(WHAT TO WORK ON) Return every item below word for word, leaving out the pictures.

++++ WORKING DATA

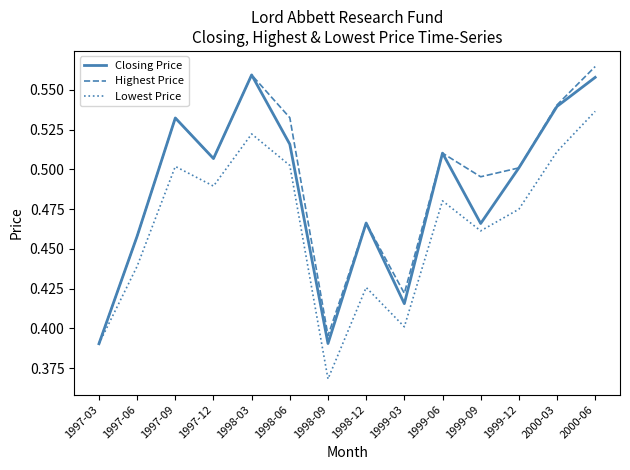

At which category is the sum across all series the highest?

2000-06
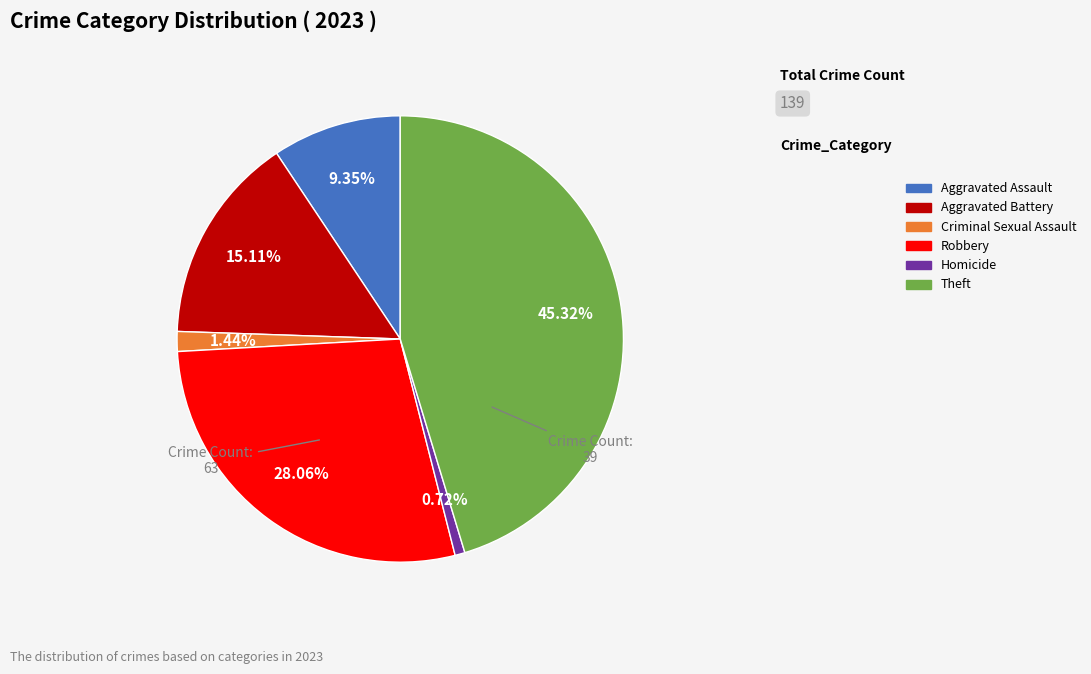

Count the number of slices in the pie.

6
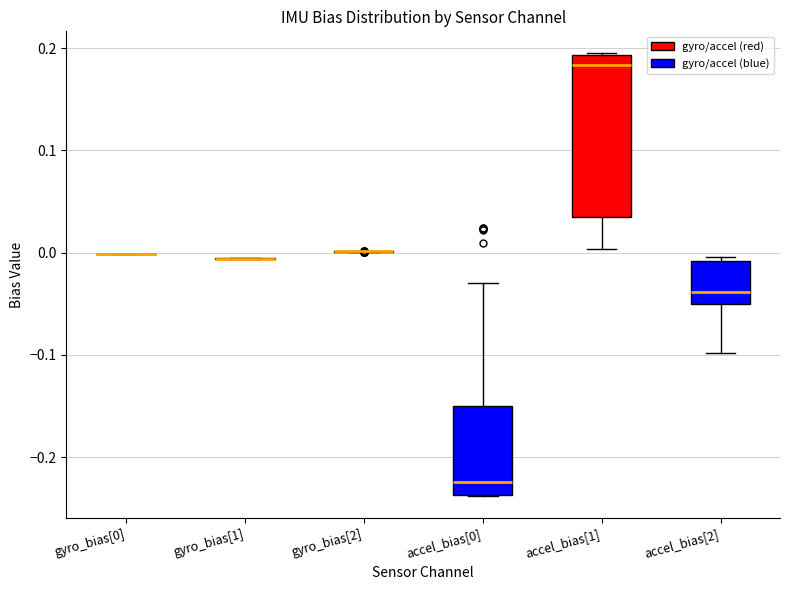

Where does the upper whisker of the box for accel_bias[0] end on the y-axis? The values are not printed on the chart, so give them approximately, as read against the axis.

-0.03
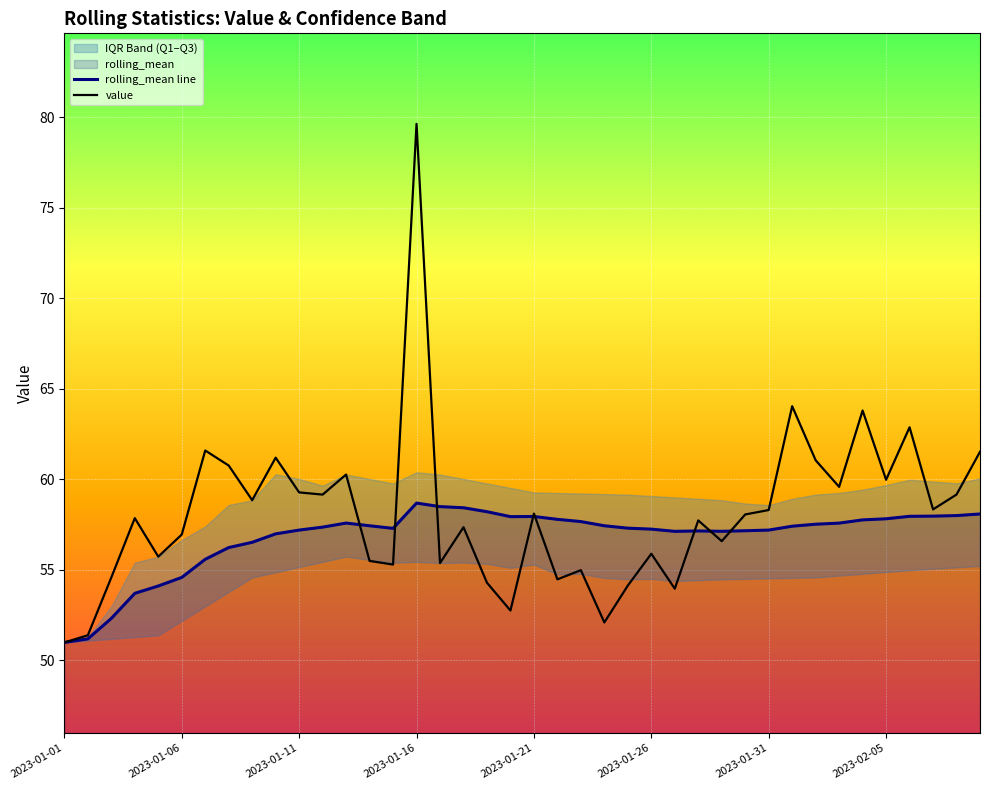

Which category has the highest value in the value series?

2023-01-16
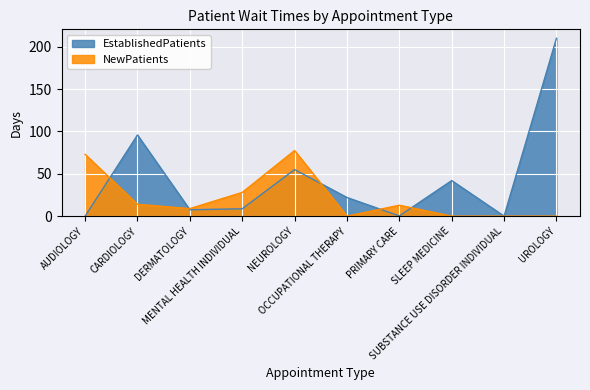

At which category is the sum across all series the highest?

UROLOGY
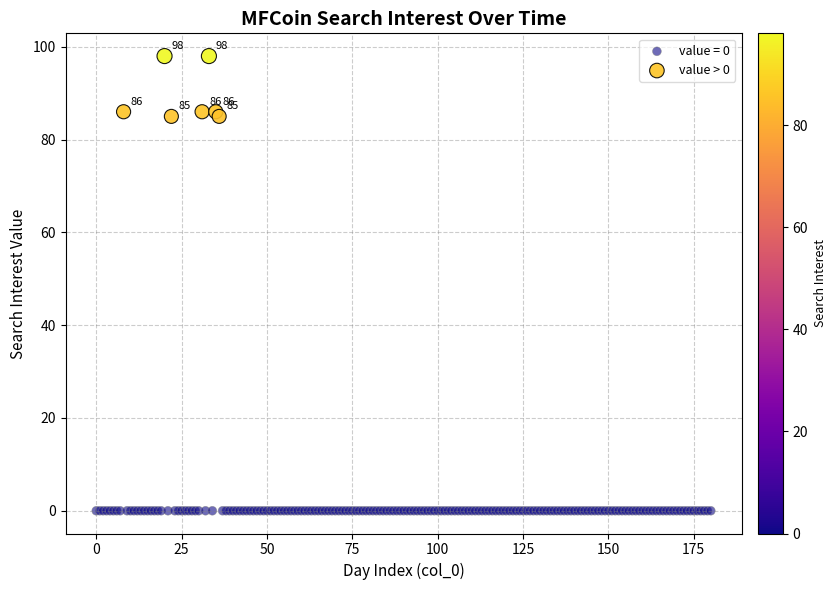

Which series reaches the minimum Y coordinate?

value = 0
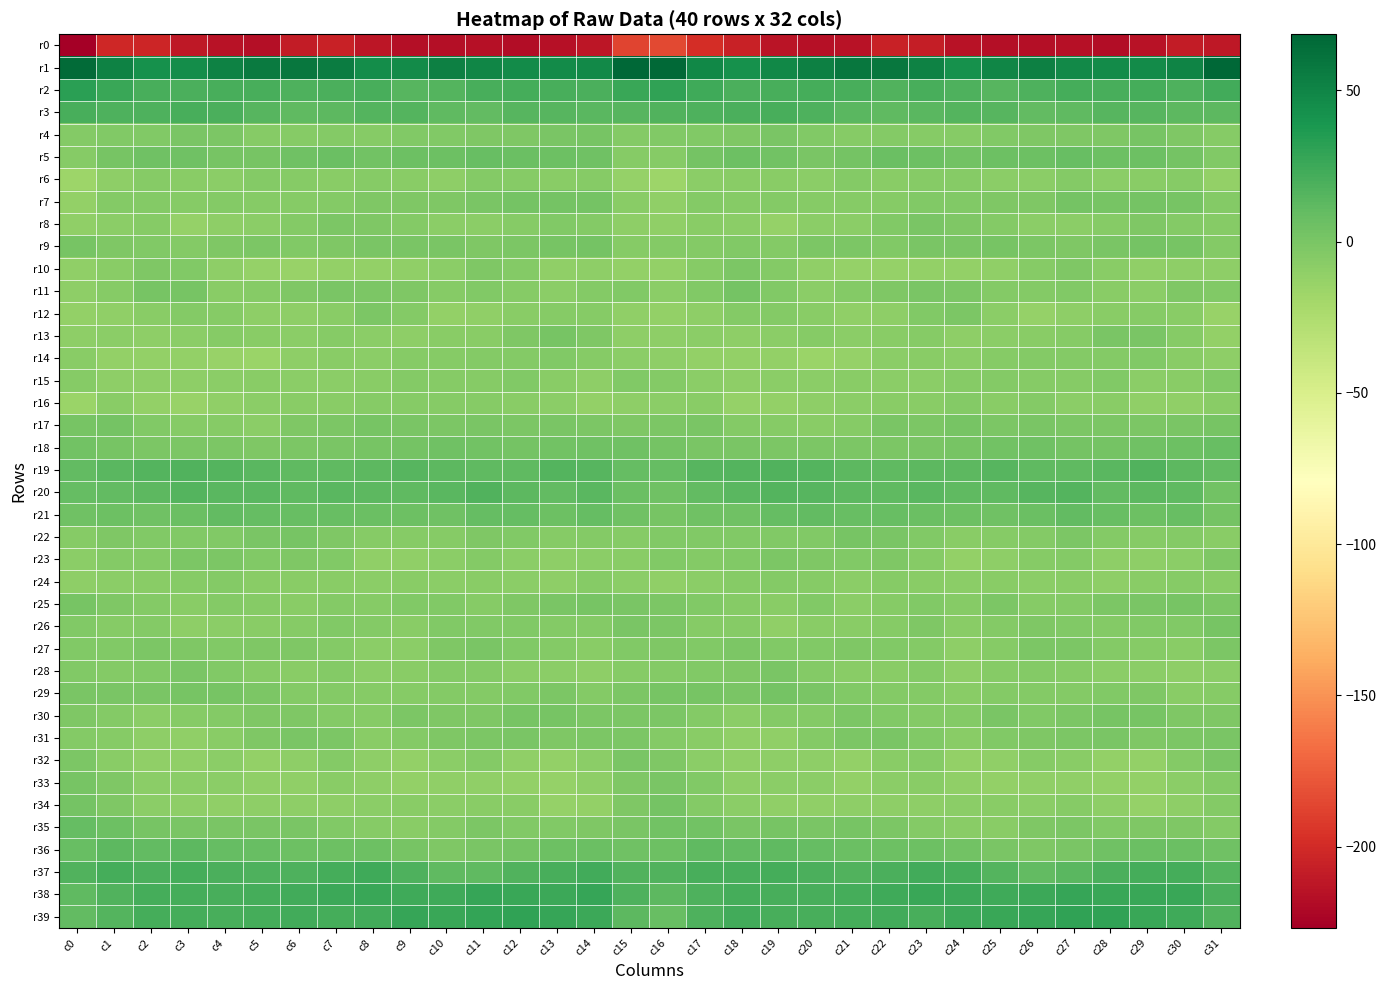

Count the number of data series in this chart.

40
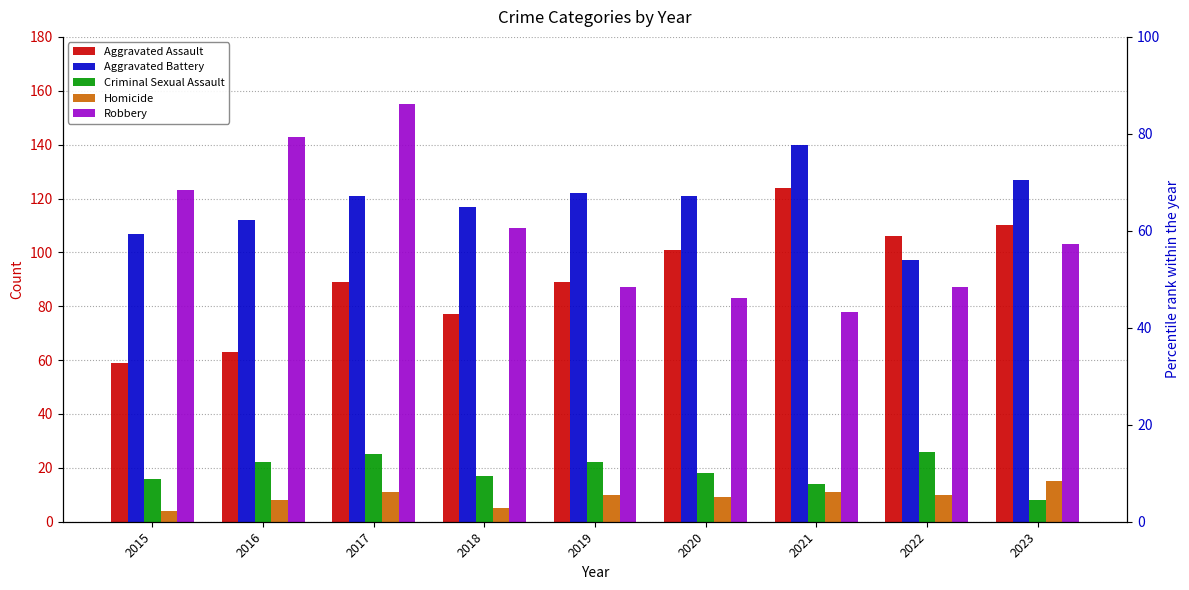

At which label does Robbery reach its minimum?

2021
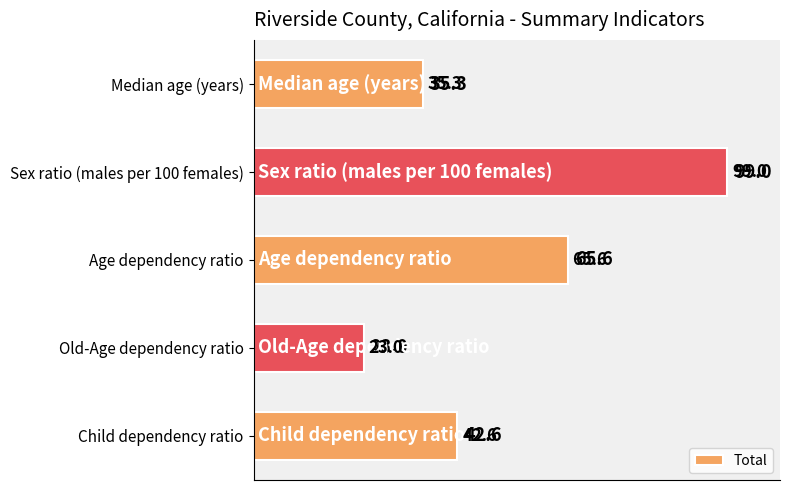

What is the difference between the maximum and minimum values?

76.0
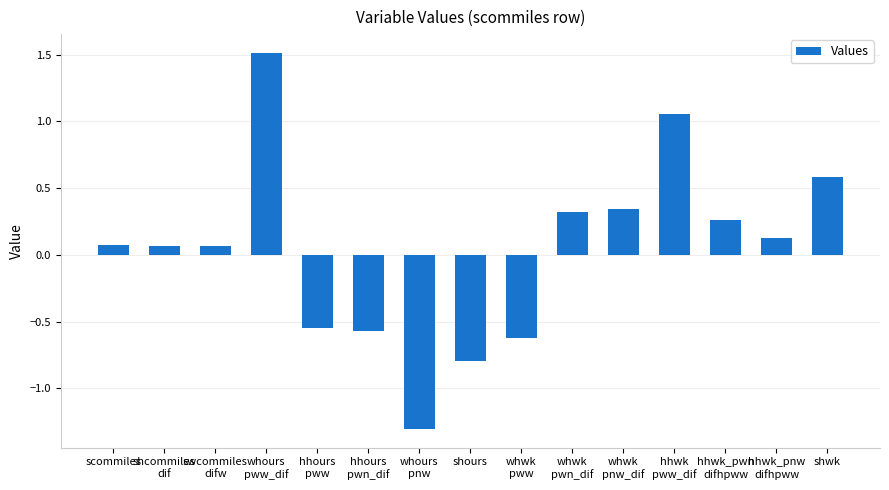

Approximately how many times larger is the value at shwk compared to hhwk
pww_dif?

0.6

++++++++

(ANSWER BOX)
At which category is the sum across all series the highest?

2000-06

Count the number of slices in the pie.

6

Where does the upper whisker of the box for accel_bias[0] end on the y-axis? The values are not printed on the chart, so give them approximately, as read against the axis.

-0.03

Which category has the highest value in the value series?

2023-01-16

At which category is the sum across all series the highest?

UROLOGY

Which series reaches the minimum Y coordinate?

value = 0

Count the number of data series in this chart.

40

At which label does Robbery reach its minimum?

2021

What is the difference between the maximum and minimum values?

76.0

Approximately how many times larger is the value at shwk compared to hhwk
pww_dif?

0.6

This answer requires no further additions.